No’ ouanga (Nous sommes ensorcelés), Bras-Coupé fé moi des grigris[1].

Personne ne chantait plus dans l’habitation désolée, personne dorénavant ne la parait de fleurs.

Une fois encore, les chiens furent lâchés contre Bras-Coupé. On rapporta le meilleur percé d’une flèche.

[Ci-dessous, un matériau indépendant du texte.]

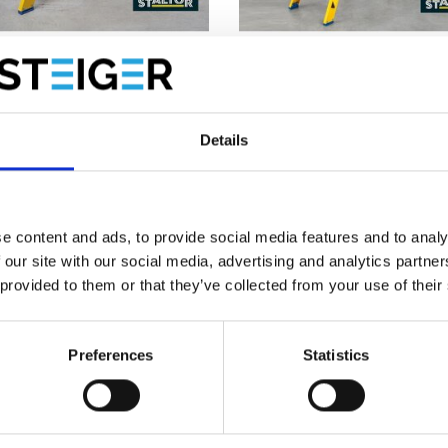
r dubbele trap kunststof
Staltor kunststof trapladde
x8 treden
x 3 treden
Details
,00
€503,00
Excl. Btw
Excl. Btw
Bekijk product
Bekijk product
e content and ads, to provide social media features and to analy
 our site with our social media, advertising and analytics partn
 provided to them or that they’ve collected from your use of their
Preferences
Statistics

Il arriva aussi que les nègres essayèrent de lever la malédiction par certaines pratiques mystérieuses et certains chants nocturnes, mais le maître fit taire d’un mot ces incantations monotones et sauvages. Il ne lui convenait pas de combattre les démons avec leurs propres armes. Parfois l’espoir et le courage revenaient à don José ; il se disait : — La perte des récoltes n’a été qu’un accident de la fortune. Nos voisins n’ont pas été beaucoup plus heureux après tout ! Mais les mieux informés secouaient la tête : C’est ce maudit cocodri là-bas ! disaient-ils en montrant le marais. — Et la superstition reprenait son empire sur l’Espagnol.

Le retour de l’été marqua aussi celui de la fièvre et de nouveau les récoltes furent nulles.

— Hélas ! s’écrièrent les planteurs, nous sommes ruinés. Mais plus desséchés, plus stériles que tous les autres étaient les champs du maître de Bras-Coupé.

— Il n’entend rien à la culture, disaient les voisins ; peut-être aussi est-il vraiment ensorcelé.

Enfin, par une brûlante après-midi, don José tomba malade. La fièvre l’avait pris.

Trois heures après, il était au lit, sa femme auprès de lui, quand soudainement au milieu de sa chambre, la porte ouverte derrière cette effrayante apparition, se dressa Bras-Coupé demi-nu. Il ne se prosterna pas comme autrefois quand les yeux de sa maîtresse rencontrèrent les siens, quoique toute sa chair frémît. Le malade

  1. On appelle grigris les charmes du voudou, du sorcier.